Where once those who had spoken Irish in schools were punished severely, now the teaching of Irish often lacked the love and enthusiasm with which it had first been embraced. “It was forced down our throats” is a common complaint.

Today, faced with the onslaught of Anglo-American influences, many recognise the value of the Irish language, in preserving one’s sense of connection to both ancestors and the land of Ireland. For one whole ancestors spoke Irish as their first language, through speaking the language, one firmly locates one’s centre within oneself. The next step is in determining how to integrate the language as part of one’s day to day life.
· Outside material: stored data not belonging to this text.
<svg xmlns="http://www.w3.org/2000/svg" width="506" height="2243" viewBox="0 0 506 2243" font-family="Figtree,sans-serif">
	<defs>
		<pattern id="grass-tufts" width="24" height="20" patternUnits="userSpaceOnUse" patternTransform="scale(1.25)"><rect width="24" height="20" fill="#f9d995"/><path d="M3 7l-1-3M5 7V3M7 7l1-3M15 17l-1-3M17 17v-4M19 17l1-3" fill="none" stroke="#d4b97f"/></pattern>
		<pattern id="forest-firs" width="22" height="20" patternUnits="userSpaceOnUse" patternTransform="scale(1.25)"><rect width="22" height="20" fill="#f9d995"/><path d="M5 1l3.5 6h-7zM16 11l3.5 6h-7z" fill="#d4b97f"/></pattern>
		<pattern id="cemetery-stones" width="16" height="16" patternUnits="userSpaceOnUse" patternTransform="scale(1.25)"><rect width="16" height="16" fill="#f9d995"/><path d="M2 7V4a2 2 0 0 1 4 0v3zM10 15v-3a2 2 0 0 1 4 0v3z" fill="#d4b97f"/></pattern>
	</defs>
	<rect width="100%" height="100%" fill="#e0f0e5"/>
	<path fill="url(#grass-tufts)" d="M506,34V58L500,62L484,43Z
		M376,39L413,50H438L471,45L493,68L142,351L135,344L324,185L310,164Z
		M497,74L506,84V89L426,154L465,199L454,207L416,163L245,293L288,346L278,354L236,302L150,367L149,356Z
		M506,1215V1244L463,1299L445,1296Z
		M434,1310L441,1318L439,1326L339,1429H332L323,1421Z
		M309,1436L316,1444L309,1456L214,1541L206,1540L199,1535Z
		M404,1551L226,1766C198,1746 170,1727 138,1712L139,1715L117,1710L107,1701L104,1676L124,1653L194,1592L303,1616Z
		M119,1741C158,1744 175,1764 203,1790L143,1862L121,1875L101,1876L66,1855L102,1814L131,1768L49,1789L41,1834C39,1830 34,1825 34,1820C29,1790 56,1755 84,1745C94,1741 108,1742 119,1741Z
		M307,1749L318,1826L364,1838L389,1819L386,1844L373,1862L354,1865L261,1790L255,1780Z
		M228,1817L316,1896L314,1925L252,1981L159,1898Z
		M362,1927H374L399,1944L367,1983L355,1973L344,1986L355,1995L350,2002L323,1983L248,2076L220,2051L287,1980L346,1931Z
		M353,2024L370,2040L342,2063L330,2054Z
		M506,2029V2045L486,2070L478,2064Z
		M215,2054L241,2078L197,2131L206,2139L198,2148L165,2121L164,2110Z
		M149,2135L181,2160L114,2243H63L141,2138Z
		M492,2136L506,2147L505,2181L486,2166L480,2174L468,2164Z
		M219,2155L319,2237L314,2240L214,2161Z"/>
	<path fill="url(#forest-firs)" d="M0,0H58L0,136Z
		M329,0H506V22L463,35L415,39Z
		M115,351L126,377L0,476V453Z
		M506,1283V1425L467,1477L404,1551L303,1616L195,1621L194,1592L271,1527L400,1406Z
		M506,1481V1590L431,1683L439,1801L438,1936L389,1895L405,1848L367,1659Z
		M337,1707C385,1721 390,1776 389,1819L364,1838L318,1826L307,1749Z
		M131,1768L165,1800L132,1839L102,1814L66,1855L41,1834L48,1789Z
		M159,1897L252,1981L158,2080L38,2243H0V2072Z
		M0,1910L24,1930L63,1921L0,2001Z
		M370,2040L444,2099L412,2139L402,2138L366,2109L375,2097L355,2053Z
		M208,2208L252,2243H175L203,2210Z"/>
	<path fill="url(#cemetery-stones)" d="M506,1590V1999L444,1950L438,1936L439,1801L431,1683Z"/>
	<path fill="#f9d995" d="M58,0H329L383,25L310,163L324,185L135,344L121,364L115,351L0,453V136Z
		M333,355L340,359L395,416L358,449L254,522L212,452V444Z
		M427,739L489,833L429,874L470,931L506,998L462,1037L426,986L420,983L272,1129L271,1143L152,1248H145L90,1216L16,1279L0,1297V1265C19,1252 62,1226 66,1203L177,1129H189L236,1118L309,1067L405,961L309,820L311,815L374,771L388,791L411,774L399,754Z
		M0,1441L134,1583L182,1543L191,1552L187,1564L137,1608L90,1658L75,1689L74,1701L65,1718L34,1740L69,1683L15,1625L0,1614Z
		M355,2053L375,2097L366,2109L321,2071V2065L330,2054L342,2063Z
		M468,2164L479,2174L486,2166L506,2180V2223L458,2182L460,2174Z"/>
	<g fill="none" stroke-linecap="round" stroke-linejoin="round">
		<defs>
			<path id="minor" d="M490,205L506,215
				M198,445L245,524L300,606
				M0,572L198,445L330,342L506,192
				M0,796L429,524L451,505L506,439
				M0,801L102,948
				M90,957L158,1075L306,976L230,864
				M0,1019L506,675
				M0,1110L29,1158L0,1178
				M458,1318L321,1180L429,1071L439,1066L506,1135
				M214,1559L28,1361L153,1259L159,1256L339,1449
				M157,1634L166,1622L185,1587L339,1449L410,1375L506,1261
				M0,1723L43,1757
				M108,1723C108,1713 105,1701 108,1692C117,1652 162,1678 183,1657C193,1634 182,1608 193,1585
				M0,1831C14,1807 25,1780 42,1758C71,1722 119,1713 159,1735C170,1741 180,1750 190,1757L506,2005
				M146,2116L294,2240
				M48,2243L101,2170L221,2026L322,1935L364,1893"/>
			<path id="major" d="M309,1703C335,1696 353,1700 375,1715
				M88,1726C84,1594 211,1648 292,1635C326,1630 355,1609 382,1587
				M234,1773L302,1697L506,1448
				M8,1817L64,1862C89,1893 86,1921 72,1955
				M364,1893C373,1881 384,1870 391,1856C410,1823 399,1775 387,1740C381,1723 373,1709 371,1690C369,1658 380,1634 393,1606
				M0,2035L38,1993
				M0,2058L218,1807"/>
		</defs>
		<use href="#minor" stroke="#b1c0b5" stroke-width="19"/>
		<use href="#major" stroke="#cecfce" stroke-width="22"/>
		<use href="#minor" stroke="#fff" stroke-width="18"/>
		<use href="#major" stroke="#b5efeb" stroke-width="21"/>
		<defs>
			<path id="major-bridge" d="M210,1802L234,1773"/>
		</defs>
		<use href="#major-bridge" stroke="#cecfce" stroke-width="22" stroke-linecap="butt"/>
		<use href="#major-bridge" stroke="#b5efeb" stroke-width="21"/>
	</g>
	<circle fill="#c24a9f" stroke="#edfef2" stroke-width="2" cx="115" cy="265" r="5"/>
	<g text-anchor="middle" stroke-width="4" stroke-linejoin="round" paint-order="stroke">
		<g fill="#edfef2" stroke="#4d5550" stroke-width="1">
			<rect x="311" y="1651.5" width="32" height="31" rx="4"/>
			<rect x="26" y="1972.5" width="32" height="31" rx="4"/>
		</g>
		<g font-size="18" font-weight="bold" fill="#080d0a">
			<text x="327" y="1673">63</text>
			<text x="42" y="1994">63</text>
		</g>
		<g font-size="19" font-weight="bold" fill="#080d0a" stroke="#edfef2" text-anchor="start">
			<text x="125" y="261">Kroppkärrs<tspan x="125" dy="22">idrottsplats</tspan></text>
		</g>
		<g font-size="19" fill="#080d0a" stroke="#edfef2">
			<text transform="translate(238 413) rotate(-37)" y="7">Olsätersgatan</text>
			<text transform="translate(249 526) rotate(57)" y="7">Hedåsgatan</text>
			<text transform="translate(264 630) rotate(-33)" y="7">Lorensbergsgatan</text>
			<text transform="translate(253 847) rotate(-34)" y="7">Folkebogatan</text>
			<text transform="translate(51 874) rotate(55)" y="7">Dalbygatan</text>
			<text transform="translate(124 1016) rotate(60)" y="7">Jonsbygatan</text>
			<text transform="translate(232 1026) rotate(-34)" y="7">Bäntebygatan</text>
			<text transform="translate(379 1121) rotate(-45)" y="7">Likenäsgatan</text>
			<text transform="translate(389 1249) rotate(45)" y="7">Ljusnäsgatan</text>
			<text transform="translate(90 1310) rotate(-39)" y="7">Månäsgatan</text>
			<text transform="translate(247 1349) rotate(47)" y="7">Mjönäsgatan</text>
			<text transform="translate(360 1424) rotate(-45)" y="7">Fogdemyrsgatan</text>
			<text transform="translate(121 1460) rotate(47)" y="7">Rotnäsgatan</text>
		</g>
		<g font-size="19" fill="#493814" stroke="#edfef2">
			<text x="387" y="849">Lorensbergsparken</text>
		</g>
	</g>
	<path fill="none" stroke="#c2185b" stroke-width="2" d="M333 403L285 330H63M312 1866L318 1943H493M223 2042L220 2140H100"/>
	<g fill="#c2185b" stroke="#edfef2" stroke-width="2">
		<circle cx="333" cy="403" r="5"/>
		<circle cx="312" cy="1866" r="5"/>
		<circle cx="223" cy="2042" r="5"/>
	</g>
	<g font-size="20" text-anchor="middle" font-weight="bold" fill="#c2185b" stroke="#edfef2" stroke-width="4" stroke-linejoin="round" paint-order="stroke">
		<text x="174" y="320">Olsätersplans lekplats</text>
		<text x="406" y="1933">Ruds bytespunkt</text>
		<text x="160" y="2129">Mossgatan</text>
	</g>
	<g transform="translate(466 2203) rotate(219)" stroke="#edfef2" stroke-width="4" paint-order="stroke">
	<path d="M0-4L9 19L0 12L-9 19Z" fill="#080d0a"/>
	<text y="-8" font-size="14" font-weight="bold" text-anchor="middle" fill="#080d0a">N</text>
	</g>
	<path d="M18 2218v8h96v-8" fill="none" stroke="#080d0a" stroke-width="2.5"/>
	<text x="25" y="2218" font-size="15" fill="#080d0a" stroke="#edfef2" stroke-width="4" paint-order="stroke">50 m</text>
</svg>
Irish as a sexy, earthy language full of playfulness and dynamic sense of presence has yet to take centre stage. It is not object orientated as the English language is. In its very structure the human being is allowed a fluid, juicy sense of identity. This playful joie de vivre is found in the celebrated works of Irish writers James, Joyce Samuel Beckett and Flann ‘O Brien- where the English language sets to define and rigidly dictate the relation of a person to environment through the medium of objects. In Irish on the contrary we can say “ Tá brón orm” this translates as “sadness is on me” .
A language can bestown upon the speaker a distinct moe of perceiving and operating within the world. The person who would have said “Tá brón orm” knows that –“this too will pass”. Like a cloud passing over. So too our perceived limitations are not really ours – learning the language does not have to be experienced as a constraint, but rather a new and true kind of freedom.